One local historian quipped: “What for… it’s a Hindu heritage! Malaysian history should begin with Islam, in the 14th century.”
However, we begged to disagree on Malaysian heritage history starting from the 14th century. Malaysians are painfully ignorant that the present stamp of Asian-Malaysian history had been subtly presented through British colonial perspectives, as what had happened in Dutch Indonesia, Spanish Philippines and French Indo-China, as examples.
In this country, the realisation to appreciate and rewrite anew our historical syllabus has been gravely wanting, as the new digital-age generation is being less and less exposed to “historical Malaysia” in terms of heritage and tradition.
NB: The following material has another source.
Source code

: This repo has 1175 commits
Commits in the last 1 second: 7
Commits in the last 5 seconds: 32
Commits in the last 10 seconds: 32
The Bujang Valley civilisation has an older archaeological heritage than Cambodia’s Angkor Wat.
Ironically, our Malaysian National Cultural Policy (1972), having its global cultural tradition rooted in Asean and Nusantara-Polynesia, is not clearly understood and appreciated by many policy implementers.
The world system and world history that brought the current understanding of our history must be known beyond written history, that is, a part that we called “prehistory”.
The Kedah heritage may be understood if we traced the Malay origins that began from 2000-1500 BC.
According to the Indonesian cleric and philosopher Professor Hamka (Haji Abdul Malik Karim Amrullah),
Prophet Abraham had three wives: Sarah (begetting Prophet Isaac and the ancestors of the Jews), Hagar (begetting Prophet Ishmael, and the ancestors of the Arabs) and Qanturah [begetting Prophet Solomon-Sheba, and the Sabaeans of the Yemen, Meluhha (Indus Valley) and Southeast Asian Malays].
Prophet Abraham was, therefore, as the Bible conceives, the “Father of Nations”. As a “Father of Nations”, the human history of the Jews, Arabs, Indo-Aryans and Malays shared the same religio-cultural tradition, that is, the “primordial religion” (Hanif in Arabic, Sanatan Dharma in Sanskrit). Subsequently, the Nepali religion, Buddhism (an offshoot of Vedicism) was a harmonious continuity of Vedic Dharma, not Hinduism as wrongly labelled.
Malaysian and Southeast Asian history was, therefore, conceptualised as “Hinduised” or “Indianised” Malaya, as presented by Coedes and Braddell.
The real religio-cultural influence that is more appropriate and encapsulated was “Sanskritised”. Dharma, with tauhidic origins in the Indus Valley, moved through the lower regions of the Himalayan mountains into Yunnan, Cambodian Tonle Sap, and the Mekong Delta, and the other “wave” through Sri Lanka and ancient Malaya called “Sudhamawati”, from Burma down to Temasik (Singapore).
The strategic point from Burma to Singapore was Kadaram (Kedah in Tamil, Kataha in Arabic). In other words, the pure tauhidic Dharma had reached Kedah and Ganga Nagara regions (Bruas, Manjung, Perak) during 1,500BC.
As a consequence, South Thailand, Kedah and the East Coast was purely “Islamic” through the Abrahamic religious tradition. The fact that later “Islam” prohibited idols and casteless society does not cancel out importance of preserving elements of Sanskritised religio-cultural Malays before 13th century Islam.
Kedah has only been five per cent excavated by local archaeologists. More excavations and professional historical updating should be done. Through these efforts, archaeological tourism can be promoted.
The Bujang Valley civilisation has an older archaeological heritage than Cambodia’s Angkor Wat, as Kedah started the lively international trade to prosper first-to-third century Funan and Champa, which ultimately bore the Angkor civilisation.
It is, therefore, imperative that we place a higher premium on historical and archaeological researches — and revised historical writing — to make meaningful what we mean by Merdeka — as nationalism is not simply gleaned through textbooks and flag waving but ingrained through richer historical data.